Under Canadian Securities law, Total has extended its takeover bid for another 10 days, until April 7, to allow Savanna shareholders to tender to its offer.
“We expect there will be pretty solid support for the Total/Savanna combination now that we’re the largest majority shareholder,” Total CEO Daniel Halyk told JWN.
Western and its board of directors are “understandably disappointed with the outcome” of the bid, the company said in a press release.
Total’s unsolicited acquisition of Savanna has seen its share of drama since the company announced its bid intention on Nov. 23, 2016. It twice raised its offer while fending off the competing friendly bid, while Savanna's management and board reiterated its support for the "superior" Western offer and “unanimous rejection” of Total’s offer.
Numerous statements have been made on both sides, including Total being referred to as “increasingly petulant,” and concerns raised about the company’s ability to run the business, which Total says are unfounded.
Total on the other hand said that a Western/Savanna combination would be highly indebted and questioned the track record of both companies’ management groups.
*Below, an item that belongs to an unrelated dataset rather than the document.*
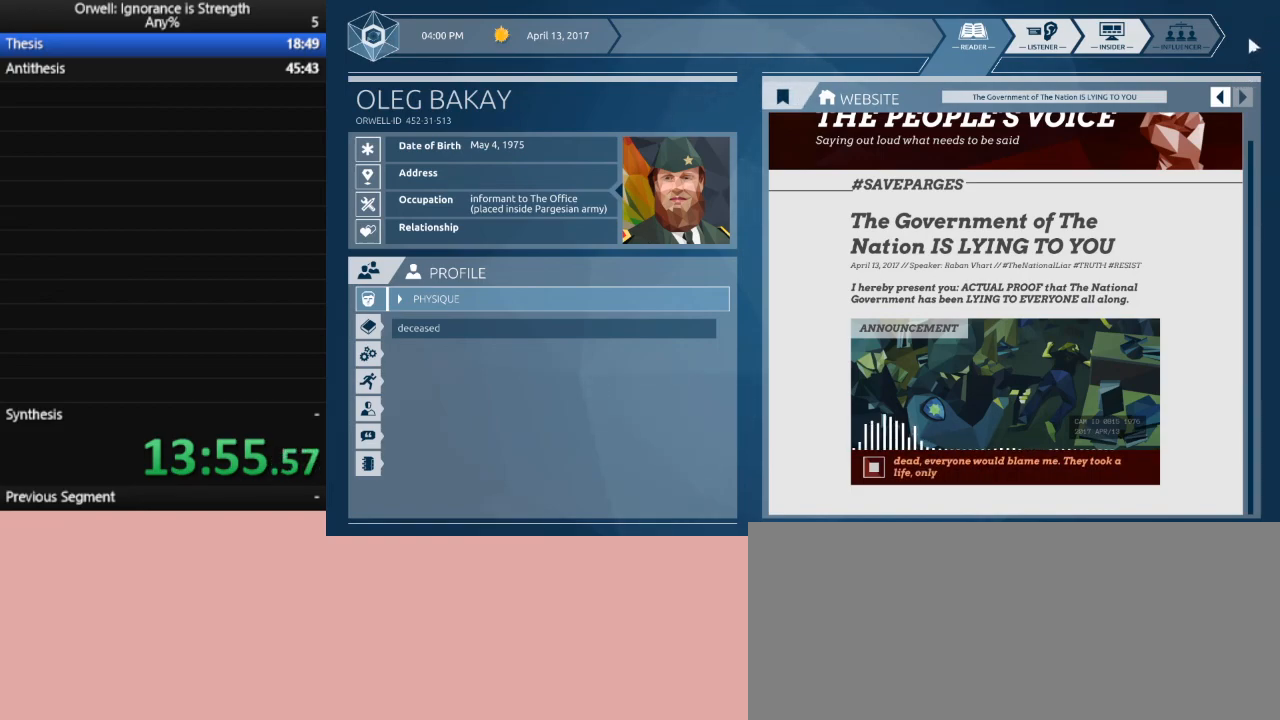
{"keys": [], "mouse": [], "events": [[117, "mouse_left", "down"], [267, "mouse_left", "up"]]}
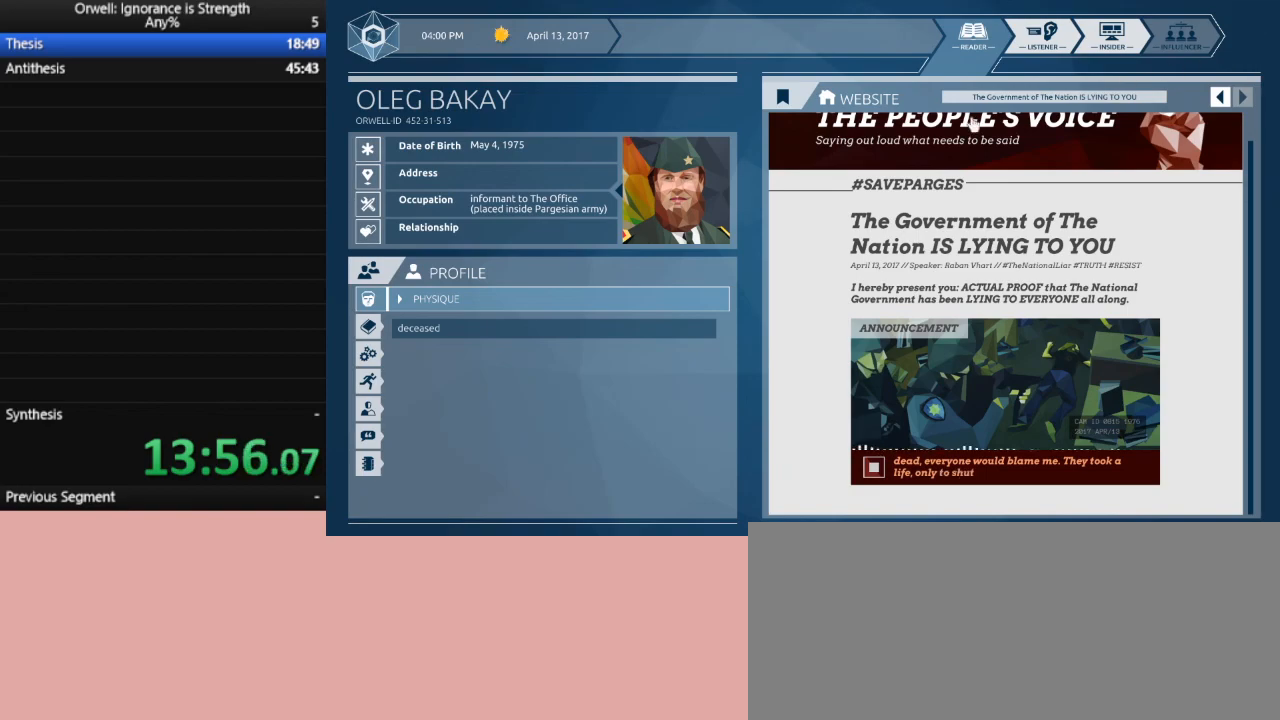
{"keys": [], "mouse": [], "events": []}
“At times, it got...entertaining,” Halyk concedes.
He also expressed a measure of frustration with what he referred to as “fake news” around Western Energy’s seemingly generous bid for Savanna, offering 0.85 of a Western common share and payment of $0.21 cash for each Savanna common share.
“What Savanna shareholders get when they tender to our offer is 0.13 of a Total share, plus 20 cents cash. The big, sophisticated Savanna shareholders get it. That's why a majority tendered to our offer. What’s unfortunate is that ‘fake news’ confuses retail shareholders who don’t have the sophistication or advice that these big firms do,” Halyk said.
He added that he plans to contact Savanna in order to initiate “cooperative and constructive engagement.”
“It’s in everyone’s interest for Savanna to engage with us and make the integration smooth and efficient and as quick as possible,” he said.
“I’ve spoken to a lot of directors and officers of Savanna and I can tell you that the general sense is that they are excited about this. We have a strong company. We have a rock-solid balance sheet. It’s good for both companies. The industry needs to consolidate. We had to push it unfortunately, but we’re excited about the future.”